A long roadThere are more jokes than heavy philosophy in the book, which is part memoir, part musing on lessons he has learned — from picking cotton as a child in Texas, to failed marriages and falling foul of the tax man to the tune of $17 million.

“I’m sure I made a lot of mistakes,” Nelson said with a smile, sitting in a luxury suite at New York’s Carlyle Hotel, a whiff of marijuana drifting down the corridor.

Nelson admits he’s had a few run-ins with the law over his pot smoking habits. “If you’re going to be out there with it, somebody’s going to pull you over, just because they can. ... I talk about it a lot, but I’m not going to walk into some police station burning one down and say, ’How are you all doing?”

He says the pot smoking hasn’t hindered his songwriting. On the contrary, it may have helped filter out the duds.

“I figured if it wasn’t worth remembering it probably wasn’t a very good song, so that would be the test, to see if I remembered it until I got back to a guitar or a piano,” he said. “That was usually a pretty good measuring stick, but I’m sure I forgot a few that might have been OK.”

For a man known in his youth for hard living and heavy drinking, Nelson, two decades into his fourth marriage, is in great shape. He earned his black belt at Tae Kwon Do at age 69, completing a spinning back-kick to break two boards as part of the test.

“I really did it all out there on the bus at 60 or 70 miles an hour, going down the highway,” he said, adding that he likes to do headstands on the move and demonstrating a 360-degree twisting jump with the agility of a man half his age.

‘I definitely had it coming’Much of his advice in the book is as simple as urging people to breathe deeply and drink plenty of water, and he draws examples from his past to show the importance, for example, of not getting angry for the wrong reasons.

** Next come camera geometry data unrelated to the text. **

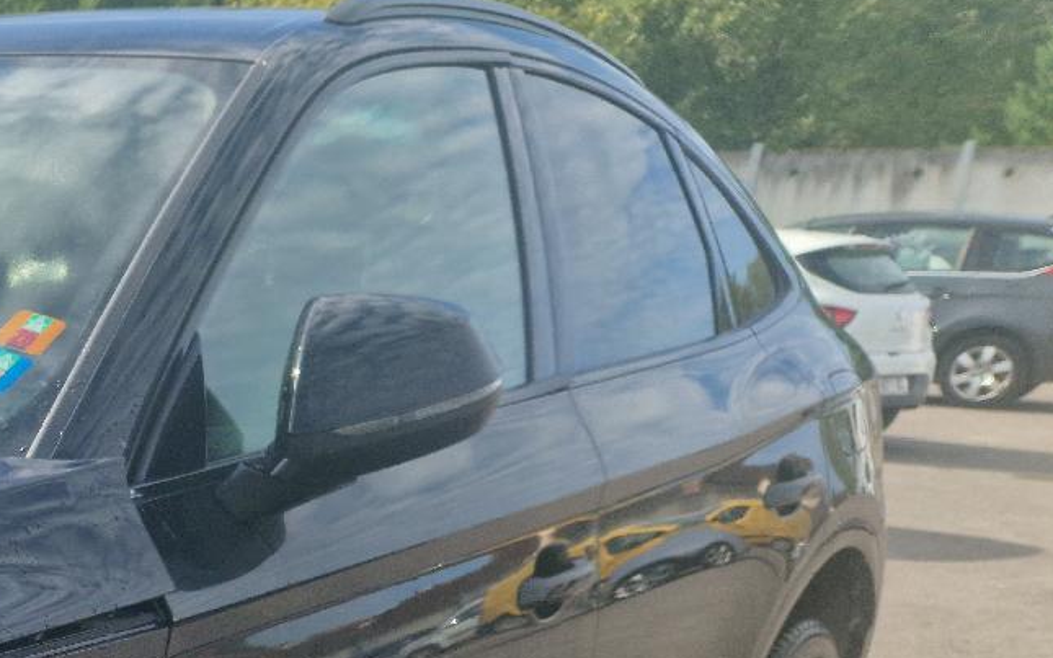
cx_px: -411
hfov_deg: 25.0
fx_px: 1951
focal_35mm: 68
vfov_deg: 17.5
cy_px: 934
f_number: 1.8
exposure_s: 1/714
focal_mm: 5.4
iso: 50
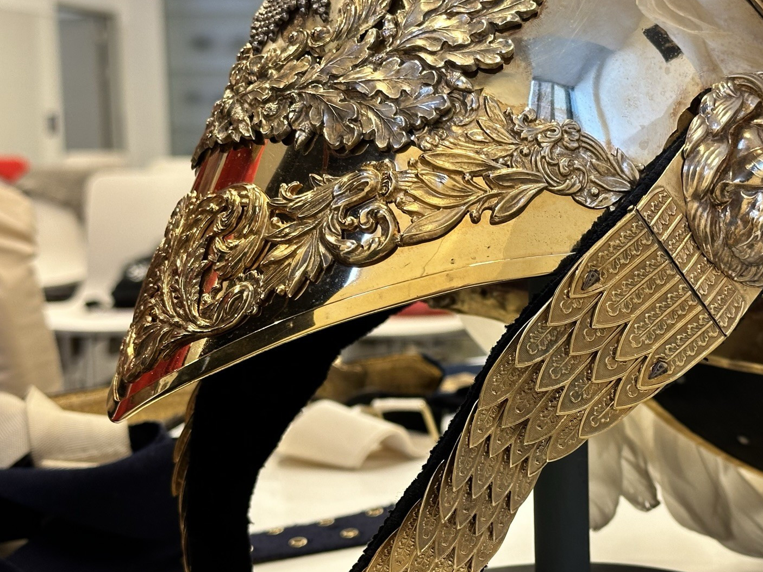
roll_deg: +1.1
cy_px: 317
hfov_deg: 27.6
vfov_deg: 21.0
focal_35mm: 70
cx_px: 512
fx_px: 1543
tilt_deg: -7.5
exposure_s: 1/50
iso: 125
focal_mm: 6.86
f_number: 1.78
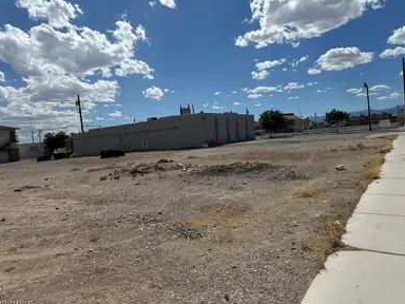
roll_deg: +1.1
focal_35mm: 25
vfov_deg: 54.9
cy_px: 153
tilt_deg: -2.3
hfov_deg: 69.4
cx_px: 199
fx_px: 292
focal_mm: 6.86
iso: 80
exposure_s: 1/12048
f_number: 1.78
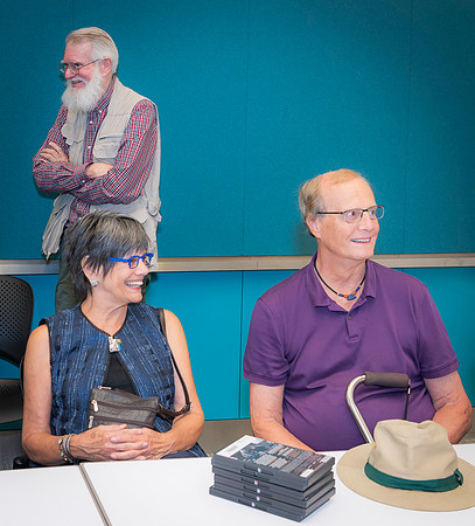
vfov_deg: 31.3
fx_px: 934
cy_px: 195
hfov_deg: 27.9
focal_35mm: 57
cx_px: 88
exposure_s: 1/60
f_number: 5.6
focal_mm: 32
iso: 500
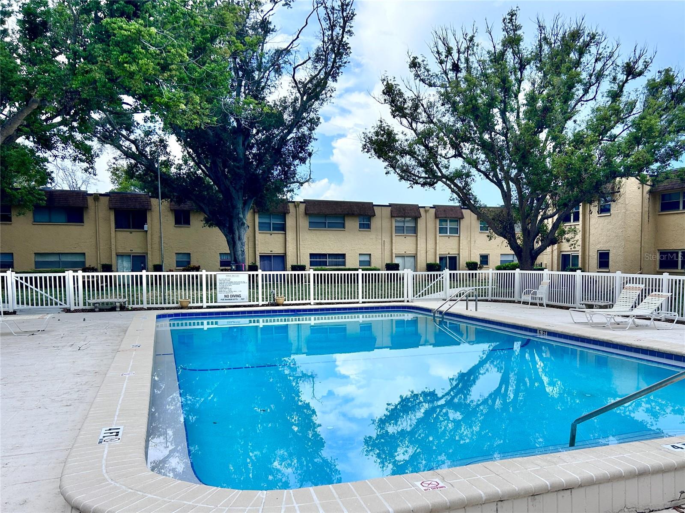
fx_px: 514
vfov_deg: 53.0
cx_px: 342
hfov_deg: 67.3
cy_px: 256
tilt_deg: -4.4
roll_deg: +0.4
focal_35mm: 26
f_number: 1.5
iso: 50
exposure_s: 1/3571
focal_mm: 5.7
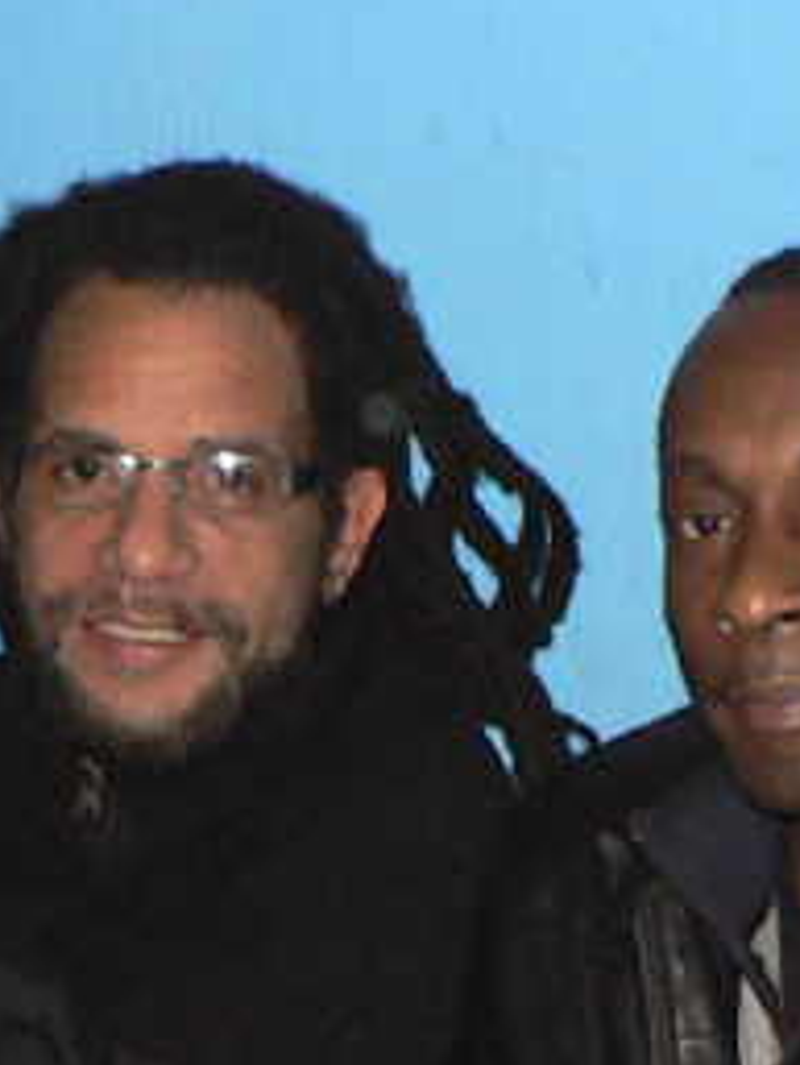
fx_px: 2371
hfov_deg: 19.1
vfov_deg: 23.8
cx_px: 537
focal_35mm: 77
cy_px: 1152
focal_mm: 6
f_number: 2.8
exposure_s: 1/60
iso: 200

“I could have gotten all pissed off thirty-something years ago when my wife Shirley tied my drunk ass to the bed with a clothesline and woke me up by beating me with a mop handle, but instead I figured I probably had it coming,” he writes.

“Thinking back on it now, I realize I definitely had it coming,” he adds, referring to his well-publicized infidelity.

He touches briefly on a decade-long dispute with the Internal Revenue Service — “Why get worried because I couldn’t pay it anyway?” — and devotes several chapters to the environment and politics, especially the war in Iraq.

Nelson is working on a polished version of an anti-war song called “Peace on Earth” he plans to release through the Internet soon. He first sang the song in late 2004 and has been handing out the lyrics at concerts, provoking strong reactions from some of his fans, who span the political divide between what co-author Pipkin calls “hippies and rednecks.”

The lyrics include such lines as “How much oil is one human life worth?” and “Don’t confuse caring for weakness / You can’t put that label on me / The truth is my weapon of mass protection / and I believe truth sets you free.”

Fellow maverick Texan Kinky Friedman, a musician and mystery writer who is running for governor, has said he would try to make the Texas Rangers appoint Nelson as head of the law enforcement agency if he wins, but Nelson ruled out any serious political role.

“One of my favorite things to do is sit on the side and criticize, so that’s what I’ll continue to do,” he said.